= Michel Varga =

Hungarian trotskyist

Michel Varga (born Balázs Nagy; June 23, 1927 – August 23, 2015) was a Hungarian and French Trotskyist activist.

Varga was active in the Union of Working Youth, student organisation of the Hungarian Working People's Party, within which he was regarded as an intellectual. He was part of a group which in 1954 founded the Petofi discussion group, in opposition to Mátyás Rákosi. When it was revived in 1956, he became Deputy Secretary of its Provisional Bureau. The group, while influential, attempted to quell the Hungarian Revolution, fearing a violent backlash.

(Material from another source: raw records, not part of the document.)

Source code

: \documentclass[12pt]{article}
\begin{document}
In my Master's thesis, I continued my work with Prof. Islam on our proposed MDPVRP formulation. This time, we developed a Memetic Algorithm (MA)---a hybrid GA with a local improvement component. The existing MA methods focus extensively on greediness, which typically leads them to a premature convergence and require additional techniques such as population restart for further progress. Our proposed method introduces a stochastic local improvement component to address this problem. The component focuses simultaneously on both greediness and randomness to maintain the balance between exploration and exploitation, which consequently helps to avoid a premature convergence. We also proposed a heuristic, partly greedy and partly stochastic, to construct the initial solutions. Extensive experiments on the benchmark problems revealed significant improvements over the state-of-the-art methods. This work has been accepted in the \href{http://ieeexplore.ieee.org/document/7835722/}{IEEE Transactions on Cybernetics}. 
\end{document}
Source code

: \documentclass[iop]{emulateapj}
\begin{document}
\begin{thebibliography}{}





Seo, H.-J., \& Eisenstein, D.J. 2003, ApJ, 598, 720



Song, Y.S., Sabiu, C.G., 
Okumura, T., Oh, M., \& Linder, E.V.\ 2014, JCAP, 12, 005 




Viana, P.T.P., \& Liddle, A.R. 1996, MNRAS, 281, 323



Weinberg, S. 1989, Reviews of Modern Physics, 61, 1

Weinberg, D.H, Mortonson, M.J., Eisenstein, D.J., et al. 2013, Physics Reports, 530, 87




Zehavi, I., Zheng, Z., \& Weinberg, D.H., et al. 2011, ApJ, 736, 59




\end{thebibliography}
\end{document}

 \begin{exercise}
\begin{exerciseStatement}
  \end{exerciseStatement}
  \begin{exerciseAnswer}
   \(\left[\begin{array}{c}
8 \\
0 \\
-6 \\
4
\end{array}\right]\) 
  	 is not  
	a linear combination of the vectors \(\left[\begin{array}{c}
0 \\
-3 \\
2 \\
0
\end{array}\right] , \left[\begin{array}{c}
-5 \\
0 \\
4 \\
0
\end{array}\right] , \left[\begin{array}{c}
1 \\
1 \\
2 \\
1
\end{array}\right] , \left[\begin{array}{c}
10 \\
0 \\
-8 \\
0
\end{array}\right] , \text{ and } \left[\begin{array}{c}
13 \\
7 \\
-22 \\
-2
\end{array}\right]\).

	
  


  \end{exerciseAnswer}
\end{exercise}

Following the defeat of the revolution, Varga escaped to Austria, then settled in Paris, where, following discussions with Pierre Broué, he became a Trotskyist and founded the League of Revolutionary Socialists of Hungary with other exiles. He joined the Internationalist Communist Organisation (OCI) in 1962, and in 1963 his league affiliated to the International Committee of the Fourth International (ICFI).

In 1972, the OCI decided to leave the ICFI and instead set up the Organising Committee for the Reconstruction of the Fourth International. Varga initially sided with the OCI, but soon after came into conflict with them and was expelled. The following year, he founded the International League for the Reconstruction of the Fourth International. The OCI claimed that he had been both a CIA and a KGB agent, but an international committee consisting of representatives from Lutte Ouvrière, the Ligue Communiste Revolutionnaire, the Socialist Workers Party (US) and the International Spartacist Tendency found no proof of this.

In 1984, Varga was expelled by an opposition group within his own international, and instead formed the Group of Opposition and Continuity of the Fourth International. In 1990, this dissolved itself into the Workers International to Rebuild the Fourth International, of which Varga became Secretary.